<<<<

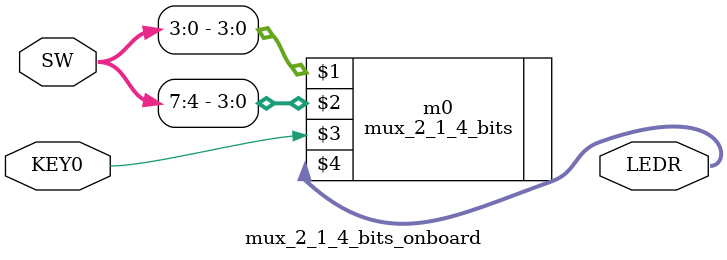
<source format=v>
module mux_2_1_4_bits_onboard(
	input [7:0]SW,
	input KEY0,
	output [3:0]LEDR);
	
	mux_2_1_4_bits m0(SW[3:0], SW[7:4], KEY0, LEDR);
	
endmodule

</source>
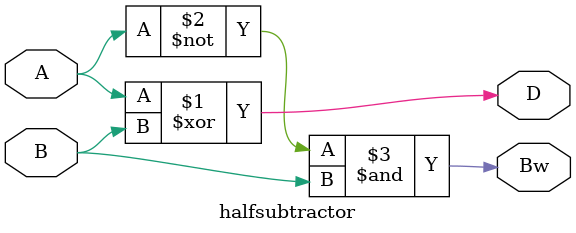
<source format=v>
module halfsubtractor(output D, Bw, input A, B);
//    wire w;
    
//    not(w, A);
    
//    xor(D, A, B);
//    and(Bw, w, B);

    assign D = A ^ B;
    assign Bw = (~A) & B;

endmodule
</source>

>>>>

_Your objective:_
Write down the full listing above exactly as it is, except for any images.

_Solved exercise:_
<source format=v>
module mux_2_1_4_bits_onboard(
	input [7:0]SW,
	input KEY0,
	output [3:0]LEDR);
	
	mux_2_1_4_bits m0(SW[3:0], SW[7:4], KEY0, LEDR);
	
endmodule

</source>
<source format=v>
module halfsubtractor(output D, Bw, input A, B);
//    wire w;
    
//    not(w, A);
    
//    xor(D, A, B);
//    and(Bw, w, B);

    assign D = A ^ B;
    assign Bw = (~A) & B;

endmodule
</source>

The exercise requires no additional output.